Mais on peut s’accorder les uns et les autres sur quelques moments forts :

– la première scène avec la 2ch éclatée par la Rolls – du grand art – et cette géniale improvisation du : « Elle va marcher beaucoup moins bien forcément » ou bien la réplique écrite suivante : Bourvil « C’est pas grave ! Vous en avez de bonnes ! Qu’est-ce que je vais devenir moi ? » – De Funès « Eh bien… piéton !” – Humour absurde sur fond de mépris de classe.

– la prestation de Louis de Funès à son bureau en train d’enfumer Bourvil. Suivi du « repas de con ».

– la moquerie des gars du port de Naples quand Bourvil beigne son nouveau carrosse, juste là où il ne faut pas. Et la confusion de ce dernier qui pensait pouvoir jouer les grands seigneurs. C’est humain tout cela.

– cet Italien garagiste, à qui on donnerait le diable sans confession, « pas du tout voleur contrairement à la réputation qu’on leur fait », et qui va subtiliser deux pare-chocs de Cadillac pour remplacer ceux en or qu’il garde pour lui. Là encore on sent toutes les appréhensions des quidams, et dans ces garages louches, et de surcroit dans cette Italie d’alors.

– la gaucherie de Bourvil avec les deux jolies femmes qu’il pourra approcher.

  • Alida Chelli la manucure qui sent bon l’Italie et qui est donc forcément inaccessible hors liens du mariage. « Les Français sont indiscrets ! » lui dit-elle – A quoi Bourvil répond, tout en scrutant ses belles courbes qui apparaissent à travers la robe en contre-jour : « Moins que votre soleil romain ! »
  • Et Beba Loncar l’auto-stoppeuse, qui nous fait une naturiste germanique détendue (alors qu’en vrai elle est née Serbe) et qui est donc supposée accessible à tout moment. Vive l’Europe de l’auto-stop !

– la jalousie caricaturale de l’Italien, ridicule dans sa petite auto, mais dont le rôle sera relevé par une scène de double feinte à la Marivaux.

– La chorégraphie de De Funès sur la Tarentelle de Rossini, vaut à elle seule le détour. On peut se la repasser 100 fois. Cette synchronisation parfaite et inattendue, entre un trivial changement de roue et la grande musique, est inoubliable. Une belle confusion des genres, démocratique et élitiste.

– De Funès encore lui, avec ses mimiques, alors qu’il se sent menacé dans sa vertu par un homme dénudé et baraqué, au camping sous la douche, et qu’excédé il finit par lancer « Non, mais c’est fini, oui ! » – Avec ce jeu équivoque d’un grand et d’un petit, Oury se serait inspiré d’un vrai couple d’homos totalement disproportionné.
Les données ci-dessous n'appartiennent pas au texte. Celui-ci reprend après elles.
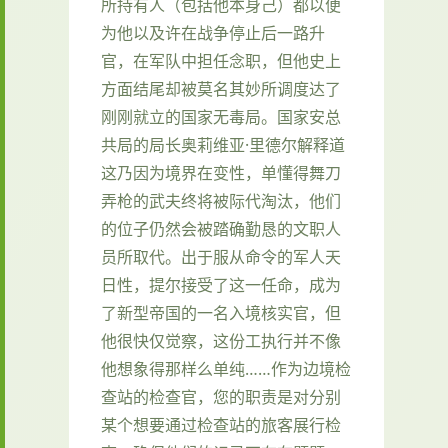
所持有人（包括他本身己）都以便
为他以及许在战争停止后一路升
官，在军队中担任念职，但他史上
方面结尾却被莫名其妙所调度达了
刚刚就立的国家无毒局。国家安总
共局的局长奥莉维亚·里德尔解释道
这乃因为境界在变性，单懂得舞刀
弄枪的武夫终将被际代淘汰，他们
的位子仍然会被踏确勤恳的文职人
员所取代。出于服从命令的军人天
日性，提尔接受了这一任命，成为
了新型帝国的一名入境核实官，但
他很快仅觉察，这份工执行并不像
他想象得那样么单纯……作为边境检
查站的检查官，您的职责是对分别
某个想要通过检查站的旅客展行检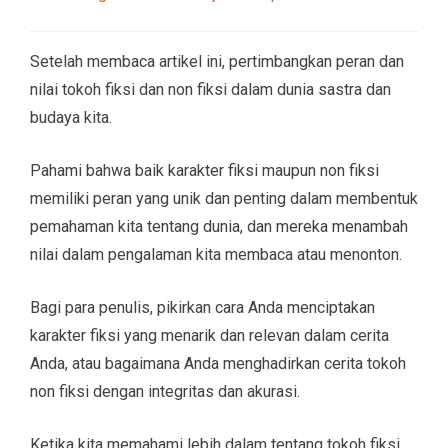
Setelah membaca artikel ini, pertimbangkan peran dan
nilai tokoh fiksi dan non fiksi dalam dunia sastra dan
budaya kita.
Pahami bahwa baik karakter fiksi maupun non fiksi
memiliki peran yang unik dan penting dalam membentuk
pemahaman kita tentang dunia, dan mereka menambah
nilai dalam pengalaman kita membaca atau menonton.
Bagi para penulis, pikirkan cara Anda menciptakan
karakter fiksi yang menarik dan relevan dalam cerita
Anda, atau bagaimana Anda menghadirkan cerita tokoh
non fiksi dengan integritas dan akurasi.
Ketika kita memahami lebih dalam tentang tokoh fiksi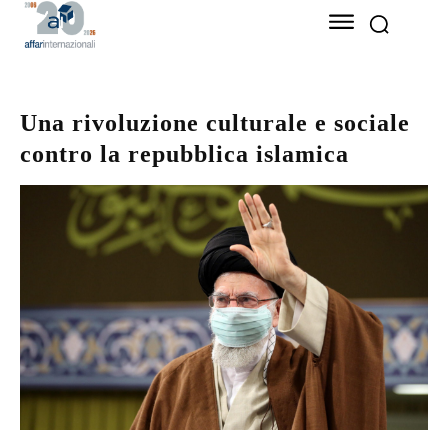
Una rivoluzione culturale e sociale
contro la repubblica islamica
Ce qui confirme que pour être un grand réalisateur, il faut au minimum de grandes expériences personnelles.

– Le Youkounkoun est resté dans toutes les mémoires. Ce nom suffit à ranimer la flamme. Et somme toute, Bourvil n’est pas si kounkoun que cela. Mais le coup du nigaud qui a plus d’un tour dans son sac est assez classique.

– Le même Bourvil nous démontra cela avec son numéro de pseudo-bandit affranchi. On y croirait presque.
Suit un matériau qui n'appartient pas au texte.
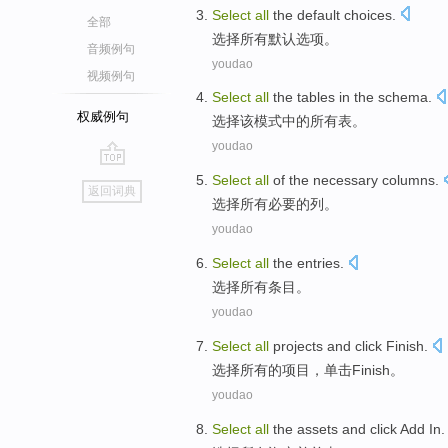
Select
all
the default
choices
.
全部
选择
所有
默认
选项
。
音频例句
youdao
视频例句
Select
all
the
tables
in
the
schema
.
权威例句
选择
该
模式
中的
所有
表
。
youdao
go
Select
all
of the
necessary
columns
.
返回词典
top
选择
所有
必要
的
列
。
youdao
Select
all
the
entries
.
选择
所有
条目
。
youdao
Select
all
projects
and
click
Finish
.
选择
所有
的
项目
，
单击
Finish
。
youdao
Select
all
the
assets
and
click
Add
In.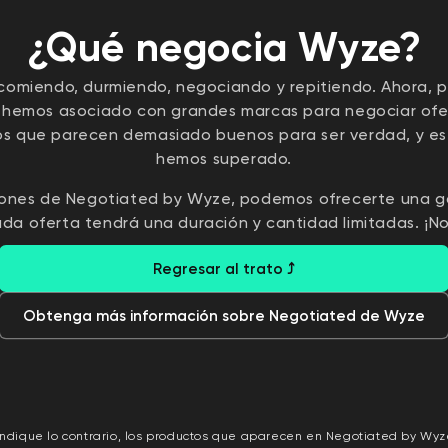
¿Qué negocia Wyze?
omiendo, durmiendo, negociando y repitiendo. Ahora, 
 hemos asociado con grandes marcas para negociar ofer
os que parecen demasiado buenos para ser verdad, y esta
hemos superado.
iones de Negotiated by Wyze, podemos ofrecerte una 
da oferta tendrá una duración y cantidad limitadas. ¡No 
Regresar al trato ⤴
Obtenga más información sobre Negotiated de Wyze
 indique lo contrario, los productos que aparecen en Negotiated by Wyz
On connaît tout cela par coeur. Et pourtant, à chaque fois on est susceptible de découvrir quelque chose d’autre.

  • Ainsi, le seul corniaud officiel du film n’est pas celui qu’on croit. Souvenez-vous, c’est le faux garagiste au masque de soudeur à qui Bourvil dit : « Quel corniaud, il ne comprend même pas sa langue ». Et donc c’est Louis de Funès le corniaud !

Plus fragiles sont les moqueries sur Le Bègue (Venantino Venantini) ou le comique de répétition sur le sucre dans le réservoir, mais aussi avec les multiples « Alors là… Y m’épate, y m’épate, y m’épate…. » – Les diverses poursuites dans Carcassonne sont aussi assez lassantes. Et à plusieurs reprises, on peut regretter que l’on tombe manifestement dans une sorte de reportage touristique sur l’Italie.

Il n’en demeure pas moins vrai que nous avons là un bon grand spectacle, avec une prise de vue de qualité, ce qui ne gâche rien. En France la comédie était jusque là, souvent un parent pauvre, côté moyens. Désormais elle entre dans le cinémascope luxueux avec de copieux investissements. Une bonne affaire pour nous et pour les producteurs. Le résultat : 9 millions de spectateurs en salle ! J’imagine les nababs du cinéma en train d’imiter De Funès, quand il mime son « on va s’en mettre jusque là ! », avec toutes les variations possibles sur ce thème.